_ESERCIZIO A_.
Traduci in inglese questa frase del testo su Flavia Granata: «Aveva vent'anni Flavia Granata quando i partigiani liberavano Milano e lei non aveva mancato di contribuire, per quanto le era stato possibile, alla Resistenza diffondendo l'"Avanti!" clandestino, volantini e altra stampa antifascista.»
_ESERCIZIO B_.
Stampa senza modifiche tutto il brano del testo su Flavia Granata che va da "Il suo impegno" giù fino a "a momenti politici.".
_ESERCIZIO C_.
Procedi con il testo su Flavia Granata, riprendendolo dal punto in cui si ferma.

_TESTO DA ESAMINARE_.

****************

Aveva vent'anni Flavia Granata quando i partigiani liberavano
Milano e lei non aveva mancato di contribuire,
per quanto le era stato possibile, alla
Resistenza diffondendo l'"Avanti!"
clandestino, volantini e altra stampa
antifascista. Cattolica di sinistra sarà
sempre socialista come suo padre, legata
ad un socialismo che era insieme quello
di Lenin e di Turati, se è vero che la
tessera del PSI del 1951, citando lo statuto
del partito, esplicitamente impegnava
: "alla realizzazione del socialismo",
il quale aveva "come fine del movimento
politico dei lavoratori la socializzazione
dei mezzi di produzione e di scambio"
e proclamava "la solidarietà dei
lavoratori di tutto il mondo".
Il suo impegno democratico è proseguito sino a ieri e la sua
distanza dal craxismo data i primi anni
ottanta, periodo in cui si avvicina ai
movimenti della società civile, in particolare
quelli legati alla stagione del Concilio
Vaticano II, per i quali anche attivamente
parteciperà a momenti politici.

****************

_RIGHE FORNITE_.

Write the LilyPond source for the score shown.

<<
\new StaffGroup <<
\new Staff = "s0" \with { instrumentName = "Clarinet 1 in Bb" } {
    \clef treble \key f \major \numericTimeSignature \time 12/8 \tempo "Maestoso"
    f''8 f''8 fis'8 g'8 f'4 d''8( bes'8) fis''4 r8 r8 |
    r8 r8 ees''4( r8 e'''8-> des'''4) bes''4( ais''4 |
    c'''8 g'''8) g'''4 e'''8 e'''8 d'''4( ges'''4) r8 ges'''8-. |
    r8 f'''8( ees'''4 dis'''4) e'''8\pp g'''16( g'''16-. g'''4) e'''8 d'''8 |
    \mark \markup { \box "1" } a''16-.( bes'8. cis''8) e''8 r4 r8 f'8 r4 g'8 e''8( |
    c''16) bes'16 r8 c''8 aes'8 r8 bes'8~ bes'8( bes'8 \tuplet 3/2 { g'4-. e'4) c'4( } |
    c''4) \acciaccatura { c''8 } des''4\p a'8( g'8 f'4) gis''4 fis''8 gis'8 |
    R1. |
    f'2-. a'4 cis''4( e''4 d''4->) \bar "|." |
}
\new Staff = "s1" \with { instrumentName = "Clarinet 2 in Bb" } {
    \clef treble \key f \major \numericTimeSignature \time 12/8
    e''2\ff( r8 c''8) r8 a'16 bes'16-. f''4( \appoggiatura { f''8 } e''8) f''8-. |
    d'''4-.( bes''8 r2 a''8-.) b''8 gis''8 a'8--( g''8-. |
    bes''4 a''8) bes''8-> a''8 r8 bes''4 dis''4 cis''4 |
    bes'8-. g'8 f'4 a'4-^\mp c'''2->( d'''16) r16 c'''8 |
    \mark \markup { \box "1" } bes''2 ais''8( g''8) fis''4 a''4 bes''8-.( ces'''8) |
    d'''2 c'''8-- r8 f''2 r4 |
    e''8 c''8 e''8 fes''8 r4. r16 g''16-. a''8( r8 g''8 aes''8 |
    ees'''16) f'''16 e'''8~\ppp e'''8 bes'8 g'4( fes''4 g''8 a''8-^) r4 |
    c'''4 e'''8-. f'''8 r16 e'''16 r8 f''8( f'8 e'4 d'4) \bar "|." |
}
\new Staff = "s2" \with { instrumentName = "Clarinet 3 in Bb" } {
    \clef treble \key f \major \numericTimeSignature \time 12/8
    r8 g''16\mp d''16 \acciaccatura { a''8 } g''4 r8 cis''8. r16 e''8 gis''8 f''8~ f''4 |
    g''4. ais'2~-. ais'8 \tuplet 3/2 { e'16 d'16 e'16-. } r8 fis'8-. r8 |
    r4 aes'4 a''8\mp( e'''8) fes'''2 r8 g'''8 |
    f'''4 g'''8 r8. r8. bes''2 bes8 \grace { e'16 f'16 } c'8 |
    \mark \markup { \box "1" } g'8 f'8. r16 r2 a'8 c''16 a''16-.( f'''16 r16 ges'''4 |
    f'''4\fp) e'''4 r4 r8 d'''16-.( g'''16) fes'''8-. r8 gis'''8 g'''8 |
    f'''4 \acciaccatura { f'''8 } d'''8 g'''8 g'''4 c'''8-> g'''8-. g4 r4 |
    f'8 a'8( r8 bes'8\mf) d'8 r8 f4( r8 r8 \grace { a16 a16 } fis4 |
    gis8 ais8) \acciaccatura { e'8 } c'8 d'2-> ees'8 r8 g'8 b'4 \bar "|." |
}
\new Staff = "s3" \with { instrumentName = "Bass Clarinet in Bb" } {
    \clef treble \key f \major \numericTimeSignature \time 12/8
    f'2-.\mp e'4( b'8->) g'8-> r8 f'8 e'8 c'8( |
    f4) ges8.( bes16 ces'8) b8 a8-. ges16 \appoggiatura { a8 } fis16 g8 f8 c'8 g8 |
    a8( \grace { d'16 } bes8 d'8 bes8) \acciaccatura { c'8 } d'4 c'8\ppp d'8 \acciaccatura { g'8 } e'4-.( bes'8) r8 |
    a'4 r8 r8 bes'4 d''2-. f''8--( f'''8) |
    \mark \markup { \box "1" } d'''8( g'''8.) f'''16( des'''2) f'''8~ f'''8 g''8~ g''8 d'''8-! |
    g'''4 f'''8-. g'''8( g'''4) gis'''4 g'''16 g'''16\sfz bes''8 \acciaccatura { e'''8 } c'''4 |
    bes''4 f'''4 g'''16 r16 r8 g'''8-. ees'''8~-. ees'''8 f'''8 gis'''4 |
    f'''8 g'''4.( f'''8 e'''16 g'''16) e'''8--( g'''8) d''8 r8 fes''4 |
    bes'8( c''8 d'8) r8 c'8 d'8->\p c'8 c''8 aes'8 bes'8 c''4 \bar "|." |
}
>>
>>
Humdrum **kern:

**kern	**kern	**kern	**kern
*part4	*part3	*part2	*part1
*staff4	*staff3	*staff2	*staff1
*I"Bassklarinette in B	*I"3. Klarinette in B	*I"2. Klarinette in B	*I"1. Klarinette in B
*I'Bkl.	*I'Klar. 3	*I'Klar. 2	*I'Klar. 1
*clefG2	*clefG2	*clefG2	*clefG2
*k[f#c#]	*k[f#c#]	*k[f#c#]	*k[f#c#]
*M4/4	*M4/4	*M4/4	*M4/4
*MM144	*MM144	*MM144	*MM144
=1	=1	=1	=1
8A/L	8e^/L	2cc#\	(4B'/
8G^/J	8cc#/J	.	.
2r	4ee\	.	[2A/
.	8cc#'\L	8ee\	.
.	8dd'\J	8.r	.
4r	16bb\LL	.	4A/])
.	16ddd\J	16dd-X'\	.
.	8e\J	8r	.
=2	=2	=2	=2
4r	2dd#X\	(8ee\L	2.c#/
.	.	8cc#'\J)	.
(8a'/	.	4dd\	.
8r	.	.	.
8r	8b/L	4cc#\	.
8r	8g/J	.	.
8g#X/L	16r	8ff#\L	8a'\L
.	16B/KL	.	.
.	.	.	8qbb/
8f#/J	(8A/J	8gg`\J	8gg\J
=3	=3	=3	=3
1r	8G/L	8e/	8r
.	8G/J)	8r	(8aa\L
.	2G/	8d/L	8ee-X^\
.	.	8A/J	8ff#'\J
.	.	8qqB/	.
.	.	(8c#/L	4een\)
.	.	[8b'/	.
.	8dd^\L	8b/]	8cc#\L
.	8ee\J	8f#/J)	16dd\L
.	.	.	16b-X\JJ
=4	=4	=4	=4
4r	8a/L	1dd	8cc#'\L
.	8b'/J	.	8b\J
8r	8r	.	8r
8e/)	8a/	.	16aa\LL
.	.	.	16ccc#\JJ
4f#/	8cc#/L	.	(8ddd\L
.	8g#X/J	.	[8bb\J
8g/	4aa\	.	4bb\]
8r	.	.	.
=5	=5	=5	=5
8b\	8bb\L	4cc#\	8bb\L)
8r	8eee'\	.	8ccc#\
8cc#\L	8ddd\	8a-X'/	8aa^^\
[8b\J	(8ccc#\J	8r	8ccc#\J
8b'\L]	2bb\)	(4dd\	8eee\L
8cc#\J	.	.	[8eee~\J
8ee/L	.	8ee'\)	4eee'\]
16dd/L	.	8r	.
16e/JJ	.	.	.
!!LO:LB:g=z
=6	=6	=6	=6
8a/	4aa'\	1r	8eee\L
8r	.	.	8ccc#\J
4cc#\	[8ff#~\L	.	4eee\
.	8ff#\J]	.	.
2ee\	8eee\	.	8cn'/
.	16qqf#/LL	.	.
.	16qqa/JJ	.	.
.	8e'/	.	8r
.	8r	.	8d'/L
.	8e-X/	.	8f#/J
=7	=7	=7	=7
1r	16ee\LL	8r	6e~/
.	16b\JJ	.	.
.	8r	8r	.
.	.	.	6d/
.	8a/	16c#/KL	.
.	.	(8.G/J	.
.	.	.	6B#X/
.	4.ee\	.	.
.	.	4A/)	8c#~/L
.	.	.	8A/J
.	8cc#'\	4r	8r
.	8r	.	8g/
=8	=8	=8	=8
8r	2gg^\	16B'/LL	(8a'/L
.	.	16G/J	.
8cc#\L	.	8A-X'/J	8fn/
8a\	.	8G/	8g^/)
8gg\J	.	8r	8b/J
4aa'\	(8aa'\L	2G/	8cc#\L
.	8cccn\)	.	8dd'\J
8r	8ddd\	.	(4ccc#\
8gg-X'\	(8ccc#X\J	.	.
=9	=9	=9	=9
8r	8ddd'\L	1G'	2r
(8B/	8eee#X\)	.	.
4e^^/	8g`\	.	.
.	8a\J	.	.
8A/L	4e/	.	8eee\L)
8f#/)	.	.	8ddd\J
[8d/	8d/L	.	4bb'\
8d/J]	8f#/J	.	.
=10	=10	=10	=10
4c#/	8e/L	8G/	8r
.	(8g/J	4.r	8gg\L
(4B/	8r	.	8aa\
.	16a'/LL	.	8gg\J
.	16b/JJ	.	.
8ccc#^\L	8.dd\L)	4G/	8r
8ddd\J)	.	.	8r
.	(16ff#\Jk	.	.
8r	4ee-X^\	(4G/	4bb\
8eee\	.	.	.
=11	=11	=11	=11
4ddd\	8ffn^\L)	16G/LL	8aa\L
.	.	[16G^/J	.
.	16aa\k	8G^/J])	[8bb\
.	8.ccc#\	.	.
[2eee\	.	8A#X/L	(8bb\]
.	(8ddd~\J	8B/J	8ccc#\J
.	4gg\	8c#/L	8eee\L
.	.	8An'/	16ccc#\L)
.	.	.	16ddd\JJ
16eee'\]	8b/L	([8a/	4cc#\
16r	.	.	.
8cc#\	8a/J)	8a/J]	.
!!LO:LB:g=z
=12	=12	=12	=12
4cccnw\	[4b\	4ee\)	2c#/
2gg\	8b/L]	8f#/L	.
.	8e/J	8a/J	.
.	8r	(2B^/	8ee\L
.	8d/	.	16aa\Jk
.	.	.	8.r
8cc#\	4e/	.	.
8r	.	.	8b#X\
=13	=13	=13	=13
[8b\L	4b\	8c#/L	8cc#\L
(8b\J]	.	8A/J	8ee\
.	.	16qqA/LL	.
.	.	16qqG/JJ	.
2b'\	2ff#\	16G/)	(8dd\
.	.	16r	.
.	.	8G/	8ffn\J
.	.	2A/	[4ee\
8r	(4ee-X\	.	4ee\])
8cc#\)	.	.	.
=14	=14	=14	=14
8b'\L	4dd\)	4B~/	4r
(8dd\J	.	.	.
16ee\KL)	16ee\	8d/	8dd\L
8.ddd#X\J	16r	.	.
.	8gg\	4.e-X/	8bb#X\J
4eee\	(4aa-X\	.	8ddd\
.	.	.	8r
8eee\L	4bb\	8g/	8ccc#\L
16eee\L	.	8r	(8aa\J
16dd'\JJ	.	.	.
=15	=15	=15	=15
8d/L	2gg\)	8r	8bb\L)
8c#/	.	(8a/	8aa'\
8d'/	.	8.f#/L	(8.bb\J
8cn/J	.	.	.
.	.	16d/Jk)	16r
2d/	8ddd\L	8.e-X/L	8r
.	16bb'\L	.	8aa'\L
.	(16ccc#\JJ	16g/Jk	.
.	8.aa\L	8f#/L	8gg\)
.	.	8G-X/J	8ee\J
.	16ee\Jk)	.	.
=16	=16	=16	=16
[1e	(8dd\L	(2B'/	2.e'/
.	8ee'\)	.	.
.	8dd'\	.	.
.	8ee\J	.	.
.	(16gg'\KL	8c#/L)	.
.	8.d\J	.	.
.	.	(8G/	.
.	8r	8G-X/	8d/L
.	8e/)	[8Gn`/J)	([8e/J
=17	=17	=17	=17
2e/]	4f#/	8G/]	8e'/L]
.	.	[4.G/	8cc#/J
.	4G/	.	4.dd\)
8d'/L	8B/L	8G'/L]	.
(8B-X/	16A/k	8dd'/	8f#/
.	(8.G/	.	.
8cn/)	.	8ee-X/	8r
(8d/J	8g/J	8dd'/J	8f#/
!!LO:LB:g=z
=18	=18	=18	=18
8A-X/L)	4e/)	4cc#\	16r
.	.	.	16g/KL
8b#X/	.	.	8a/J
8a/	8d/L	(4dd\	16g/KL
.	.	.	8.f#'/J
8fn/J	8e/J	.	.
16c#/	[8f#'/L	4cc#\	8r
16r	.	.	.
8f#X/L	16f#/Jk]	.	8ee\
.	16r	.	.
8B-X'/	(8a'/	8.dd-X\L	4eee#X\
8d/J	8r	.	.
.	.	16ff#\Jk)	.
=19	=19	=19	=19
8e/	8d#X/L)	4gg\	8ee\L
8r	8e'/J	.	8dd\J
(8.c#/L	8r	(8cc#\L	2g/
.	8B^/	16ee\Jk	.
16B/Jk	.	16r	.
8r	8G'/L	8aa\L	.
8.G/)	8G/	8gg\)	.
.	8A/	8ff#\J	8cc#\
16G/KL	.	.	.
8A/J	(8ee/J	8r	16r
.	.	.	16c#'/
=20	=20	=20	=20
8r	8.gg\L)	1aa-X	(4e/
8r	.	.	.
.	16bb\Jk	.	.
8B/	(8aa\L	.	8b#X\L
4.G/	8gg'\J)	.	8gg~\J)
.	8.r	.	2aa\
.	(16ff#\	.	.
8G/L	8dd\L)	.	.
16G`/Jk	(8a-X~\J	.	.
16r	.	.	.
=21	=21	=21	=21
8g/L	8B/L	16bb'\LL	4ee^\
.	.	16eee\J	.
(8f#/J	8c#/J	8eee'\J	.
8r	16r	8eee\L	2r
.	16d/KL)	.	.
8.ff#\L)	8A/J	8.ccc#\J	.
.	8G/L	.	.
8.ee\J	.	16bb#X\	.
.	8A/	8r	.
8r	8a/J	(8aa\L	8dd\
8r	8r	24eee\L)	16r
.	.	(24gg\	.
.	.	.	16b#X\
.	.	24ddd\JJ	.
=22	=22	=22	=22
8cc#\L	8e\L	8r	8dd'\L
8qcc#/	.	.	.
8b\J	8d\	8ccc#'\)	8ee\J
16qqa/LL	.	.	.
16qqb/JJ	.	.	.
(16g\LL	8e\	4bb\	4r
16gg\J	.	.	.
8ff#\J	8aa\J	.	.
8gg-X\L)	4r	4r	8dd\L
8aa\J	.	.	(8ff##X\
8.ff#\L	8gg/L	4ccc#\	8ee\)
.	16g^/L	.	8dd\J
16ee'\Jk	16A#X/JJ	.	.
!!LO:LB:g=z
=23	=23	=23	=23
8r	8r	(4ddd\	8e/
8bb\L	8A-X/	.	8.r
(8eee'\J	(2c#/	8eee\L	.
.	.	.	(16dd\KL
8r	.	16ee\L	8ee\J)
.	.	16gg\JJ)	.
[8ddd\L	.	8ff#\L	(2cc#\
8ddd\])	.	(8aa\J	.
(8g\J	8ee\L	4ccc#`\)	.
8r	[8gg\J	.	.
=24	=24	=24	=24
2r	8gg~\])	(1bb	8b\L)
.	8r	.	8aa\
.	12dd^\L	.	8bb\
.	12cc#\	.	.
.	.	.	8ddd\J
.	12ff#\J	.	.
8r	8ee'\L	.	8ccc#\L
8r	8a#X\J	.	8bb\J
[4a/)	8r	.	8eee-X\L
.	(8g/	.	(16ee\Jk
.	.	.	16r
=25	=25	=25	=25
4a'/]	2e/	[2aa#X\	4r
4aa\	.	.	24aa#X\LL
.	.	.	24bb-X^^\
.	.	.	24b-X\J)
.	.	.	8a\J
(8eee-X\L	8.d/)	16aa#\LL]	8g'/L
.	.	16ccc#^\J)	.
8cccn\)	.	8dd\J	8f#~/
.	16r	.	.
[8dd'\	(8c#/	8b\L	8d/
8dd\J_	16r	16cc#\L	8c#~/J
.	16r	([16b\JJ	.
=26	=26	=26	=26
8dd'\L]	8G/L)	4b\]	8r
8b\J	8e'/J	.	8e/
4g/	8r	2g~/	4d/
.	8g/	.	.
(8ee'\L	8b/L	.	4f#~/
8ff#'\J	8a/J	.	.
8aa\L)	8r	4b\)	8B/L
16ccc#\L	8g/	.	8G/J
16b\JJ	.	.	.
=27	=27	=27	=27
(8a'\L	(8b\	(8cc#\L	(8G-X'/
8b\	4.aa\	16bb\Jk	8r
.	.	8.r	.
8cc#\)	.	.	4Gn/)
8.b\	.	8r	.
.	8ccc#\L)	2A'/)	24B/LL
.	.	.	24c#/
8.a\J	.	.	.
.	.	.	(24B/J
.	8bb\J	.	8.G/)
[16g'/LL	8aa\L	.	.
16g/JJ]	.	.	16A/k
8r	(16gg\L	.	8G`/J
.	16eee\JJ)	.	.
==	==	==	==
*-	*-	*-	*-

****************

_RISPOSTA A_.
Flavia Granata was twenty when the partisans were liberating Milan, and she had not failed to contribute, as far as she had been able, to the Resistance by distributing the clandestine "Avanti!", leaflets and other anti-fascist press.

_RISPOSTA B_.
Il suo impegno democratico è proseguito sino a ieri e la sua
distanza dal craxismo data i primi anni
ottanta, periodo in cui si avvicina ai
movimenti della società civile, in particolare
quelli legati alla stagione del Concilio
Vaticano II, per i quali anche attivamente
parteciperà a momenti politici.

_RISPOSTA C_.
Nel 1973 si recò in Unione Sovietica e di quel viaggio che
l'aveva appassionata ha lasciato un toccante
diario, nel quale lei, professoressa di
lettere e attiva delegata sindacale di
scuola per la CGIL, ricordava con entusiasmo
l'amore e la diffusione della cultura
presente tra i cittadini sovietici di
ogni età.
L'otto marzo duemila, che, come ha spiegato lo storico Cattabiani,
è la festa internazionale della donna
in quanto il 23 febbraio (8 marzo) 1917
scesero in Piazza per la prima volta le
operaie di Pietrogrado e Mosca, Flavia
ci ha lasciati. La ricorderemo sempre,
per la sua franchezza, la sua cordialità,
la memoria di tanti avvenimenti della
sua vita raccontatici con semplicità.